(Design files in plain text)
* * * *
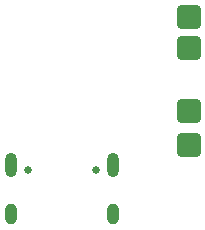
<source format=gbr>
%TF.GenerationSoftware,KiCad,Pcbnew,8.0.3-8.0.3-0~ubuntu24.04.1*%
%TF.CreationDate,2024-07-12T17:05:18+02:00*%
%TF.ProjectId,erace-rx-v2,65726163-652d-4727-982d-76322e6b6963,rev?*%
%TF.SameCoordinates,Original*%
%TF.FileFunction,Soldermask,Bot*%
%TF.FilePolarity,Negative*%
%FSLAX46Y46*%
G04 Gerber Fmt 4.6, Leading zero omitted, Abs format (unit mm)*
G04 Created by KiCad (PCBNEW 8.0.3-8.0.3-0~ubuntu24.04.1) date 2024-07-12 17:05:18*
%MOMM*%
%LPD*%
G01*
G04 APERTURE LIST*
G04 Aperture macros list*
%AMRoundRect*
0 Rectangle with rounded corners*
0 $1 Rounding radius*
0 $2 $3 $4 $5 $6 $7 $8 $9 X,Y pos of 4 corners*
0 Add a 4 corners polygon primitive as box body*
4,1,4,$2,$3,$4,$5,$6,$7,$8,$9,$2,$3,0*
0 Add four circle primitives for the rounded corners*
1,1,$1+$1,$2,$3*
1,1,$1+$1,$4,$5*
1,1,$1+$1,$6,$7*
1,1,$1+$1,$8,$9*
0 Add four rect primitives between the rounded corners*
20,1,$1+$1,$2,$3,$4,$5,0*
20,1,$1+$1,$4,$5,$6,$7,0*
20,1,$1+$1,$6,$7,$8,$9,0*
20,1,$1+$1,$8,$9,$2,$3,0*%
G04 Aperture macros list end*
%ADD10C,0.650000*%
%ADD11O,1.000000X2.100000*%
%ADD12O,1.000000X1.800000*%
%ADD13RoundRect,0.300000X0.700000X0.700000X-0.700000X0.700000X-0.700000X-0.700000X0.700000X-0.700000X0*%
G04 APERTURE END LIST*
D10*
%TO.C,J2*%
X61880000Y-70510000D03*
X67660000Y-70510000D03*
D11*
X60450000Y-70040000D03*
D12*
X60450000Y-74190000D03*
D11*
X69090000Y-70040000D03*
D12*
X69090000Y-74190000D03*
%TD*%
D13*
%TO.C,P4*%
X75500000Y-65500000D03*
%TD*%
%TO.C,P2*%
X75500000Y-68400000D03*
%TD*%
%TO.C,P1*%
X75500000Y-57500000D03*
%TD*%
%TO.C,P3*%
X75500000Y-60170000D03*
%TD*%
M02*

</source>
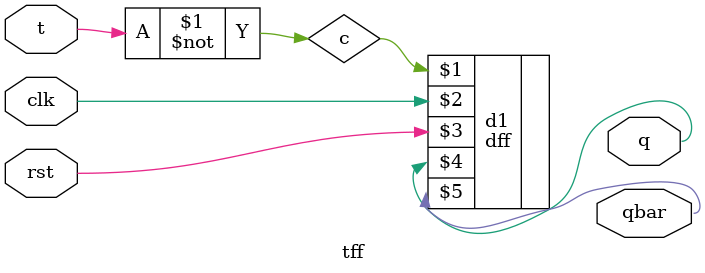
<source format=v>
module tff(t,clk,rst,q,qbar);
input t,clk,rst;
output q;
output qbar;
wire c;

assign c=~t;

dff d1(c,clk,rst,q,qbar);

endmodule

</source>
* * * *
Find every line of the data that includes the string "format". Copy each of those lines.

• EXPECTED ANSWER:
<source format=gbr>
G04 Gerber Fmt 4.6, Leading zero omitted, Abs format (unit mm)*
<source format=v>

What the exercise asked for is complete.